In quel momento arrivarono Peabody e la signorina Betty.
“Nicole,” iniziò la signorina “dobbiamo dirle una…Ehi, ma perché piange?”
La sfiorò il sospetto che sapesse. Sospetto che venne confermato un attimo dopo.
“Mi trasferirete al penitenziario femminile.” La ragazza si strinse a Averell.
“Per favore, non lo fate!” disse il Dalton. “Non è obbligatorio, vero?”
Nicole non resistette più e scoppiò in lacrime, inzuppandogli la spalla. Mark abbassò lo sguardo, sentendosi fuori posto. Il direttore e Betty si guardarono.
“Oh, non faccia così…” mormorò Betty poco convinta.

Gli scossoni cessarono. Nicole alzò la testa che aveva nascosto nelle ginocchia in un angolo della diligenza e il secondo dopo la porta venne aperta. Una guardia fece capolino.
“Sei la nuova detenuta, giusto? Dai, esci di lì.”
Nicole si asciugò gli occhi con la manica e si alzò. Scese dalla diligenza e si ritrovò davanti a un portone massiccio.
La guardia aprì la porticina ed entrarono in un corridoio.
“Seguimi” disse la guardia. “Ti mostro la tua cella.”
Nicole lo seguì su per delle scale. Al primo pianerottolo, c’era un corridoio dalle pareti con la tappezzeria verde, nel quale si aprivano alcune porte. La ragazza pensò che lì ci fosse l’ufficio del direttore e il resto.
La guardia salì un altro piano e arrivarono a un altro corridoio. Lì, c’erano le porte di ferro delle celle. Nicole sospirò.
Proseguirono fino in fondo, poi la guardia prese un mazzo di chiavi e lo inserì nell’ultima porta a sinistra. La porta si aprì con un cigolio e Nicole si affrettò a sbirciare dentro.
C’erano tre brande attaccate con catene alle pareti. Una era occupata da una ragazza mora che guardava in aria, e alla finestra era appoggiata con i gomiti un’altra ragazza dai capelli rossi.
La mora scattò a sedere e sorrise.
“Oh, Elmer!

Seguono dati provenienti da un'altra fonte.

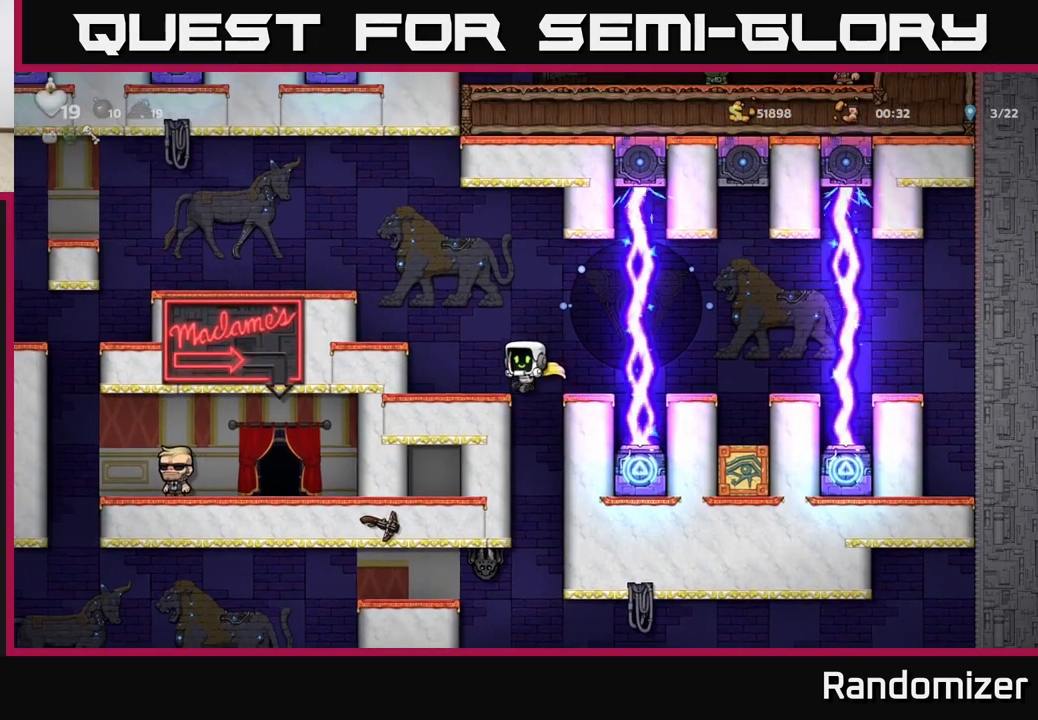
{"buttons": ["A"], "left_stick": "center", "events": [[33, "X", "down"], [183, "X", "up"], [383, "A", "down"]]}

Qual buon vento?”
La guardia storse il naso. “Questa è la vostra nuova compagna di  cella.”
La ragazza sbatté le ciglia. “Interessante. Hai da fare stasera?”

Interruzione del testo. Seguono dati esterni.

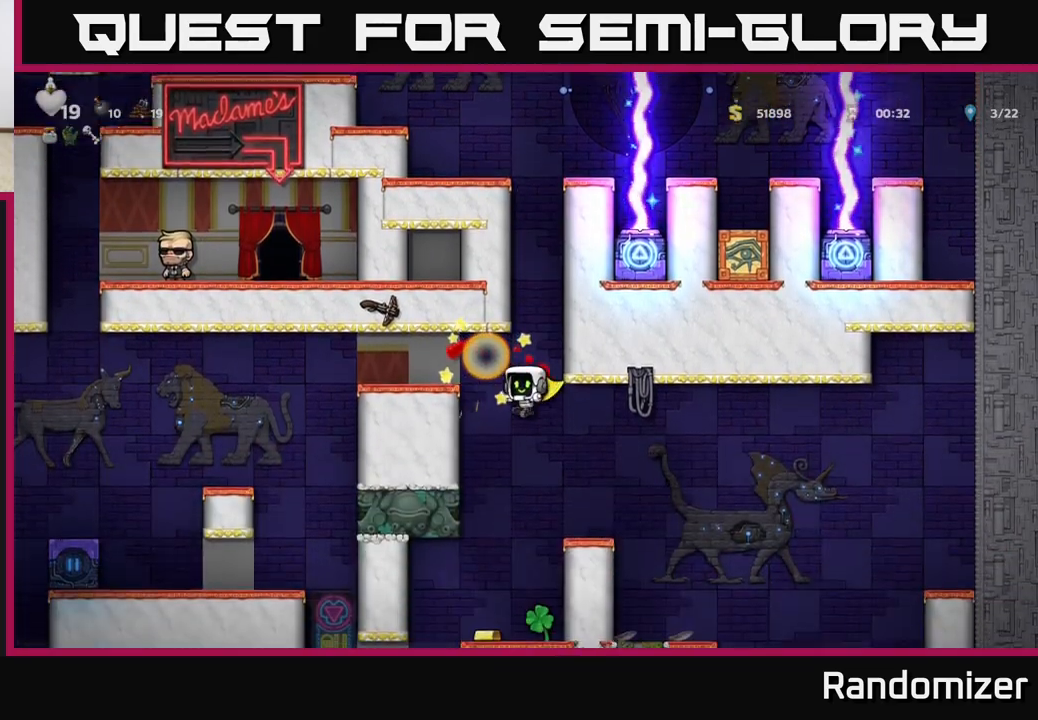
{"buttons": ["A"], "left_stick": "right", "events": [[17, "A", "up"], [133, "A", "down"], [417, "left_stick", "right"]]}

“Sì” grugnì la guardia. Fece entrare Nicole e chiuse la porta.
La mora sospirò di piacere e fece l’occhiolino a Nicole. “Continua a fare il burbero, ma sono sicura che cederà presto!” Ridacchiò. “Ce l’hai un nome?”
“Nicole” rispose Nicole, guardando di sottecchi la cella.
“Io sono Kelly” disse la ragazza. Indicò quella alla finestra. “E lei è Elizabeth.”
Elizabeth sussultò e si girò. “Oh, scusa. Pensavo.”
“Mh…Niente” disse Nicole.
Kelly indicò il letto sopra di lei. “Puoi dormire quassù, se vuoi. I letti in basso sono nostri. Spero che ti vada bene.”
“Oh…certo” mormorò Nicole.
“Così tu vieni dal maschile, eh?” domandò Elizabeth. “Poveretta. Un anno e mezzo insieme agli uomini.”
Nicole sentì una stretta al cuore. “Per la verità…non è stato tanto male…”
“No?” fece Kelly spalancando gli occhi.
“Beh, no. Ho trovato…” Nicole abbassò lo sguardo. “…degli amici…”
“Ho capito, non vuoi parlarne” disse Kelly prendendole una mano. “Va bene, non preoccuparti.” Indicò il letto sopra di lei. “Hai affrontato un viaggio lungo. Sarà il caso che ti riposi.”
Nicole si arrampicò sul letto e si sdraiò. Sulla parete era incisa una scritta: NATA LIBERA!!!!!
Elizabeth andò a sedersi sulla sua branda e la studiò. “Che cos’hai fatto per finire al fresco?”
Nicole sentì un brivido scenderle lungo la schiena. Le tornò in mente l’aula del tribunale e subito dopo scacciò quel pensiero che la faceva profondamente vergognare.
“Io ho…” si umettò le labbra “ho rotto una finestra, cercato di rubare una cassaforte e ho rotto un braccio al proprietario…”
“Che?” esclamò Kelly. Fece per ridere ma si interruppe subito. “E come hai fatto?”
Nicole esitò.
“Avevo preso la cassaforte per portarla via. Volevo studiare dopo un modo per aprirla. Ma la stavo per far passare dalla finestra quando il tipo è arrivato ed è corso da me, ma è scivolato e mi è caduta la cassaforte. Proprio sopra il suo braccio.” Corrugò la fronte. “Ha tirato un urlo così forte che i vicini si sono svegliati, hanno chiamato la polizia e hanno accerchiato la casa.”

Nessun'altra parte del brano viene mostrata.